Got a bassoon?

…plus a string quartet?

Several many years ago, I started a project called The 24-Hour Project, the purpose of which was to get me off my ass and compose something — anything — and not worry about it.

The way it worked was that you would email me three numbers. The first number (1–5) was one of the five books of poetry I had pulled off the shelf to be our source material, and the second two numbers were the page number and the line number of a poem. I’d take that line/fragment, announce it on my blog, give myself 24 hours (defined as “by midnight of the following day”) to set it to music for baritone soloist and usually a piano, and then post it on the blog.

And that was it: Just the one phrase, wham/bam and don’t worry about perfecting it or making it a complete work, just those few measures of music that started but definitely didn’t finish.

It went very well, and more than a couple of those fragments went on to become full-blown pieces, foremost of which is the “Pieces for Bassoon & String Quartet.”

Here’s how it started: https://www.dalelyles.com/2009/05/23/24-hour-challenge-3/

And here’s what it turned into:

Pieces for Bassoon & String Quartet (2010)

I. Waltz | score [pdf] | mp3

II. Threnody | score [pdf] | mp3

III. Dialog | score [pdf] | mp3

I’m most fond of the third movement, in which the string quartet just doesn’t quite get that the bassoon is in a mood — they take each of his outbursts and turn them into charming mini-pieces, which alienates him further and further until he finally just gives up. Finally his compatriots recognize that he needs some support/attention/whatever, so they entice him into the fold again. The movement ends with a vigorous coda in unison.

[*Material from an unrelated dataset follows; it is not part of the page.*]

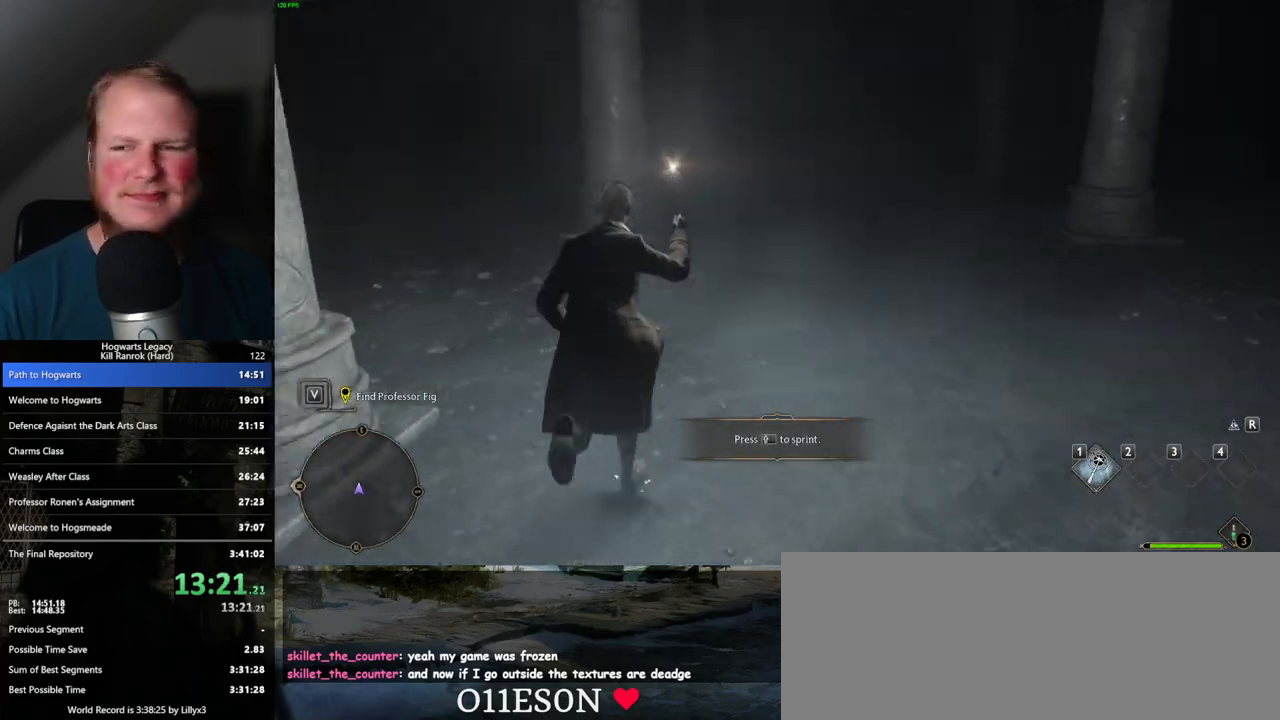
{"keys": ["w"], "mouse": [], "events": []}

Fun note: When A Christmas Carol turned out to be such a hit 45 years ago, I decided I could keep going and compose a couple of other holiday classics so we could rotate them, and for some reason I settled on Hans Christian Andersen’s “The Little Match Girl” as my next project. The only number I even started on was a song for the girl’s dead grandmother to sing to her as she freezes to death. (I know, right?) “In my arms there is no cold — come warm your soul with me forever,” and that’s the fourth mini-piece in the third movement.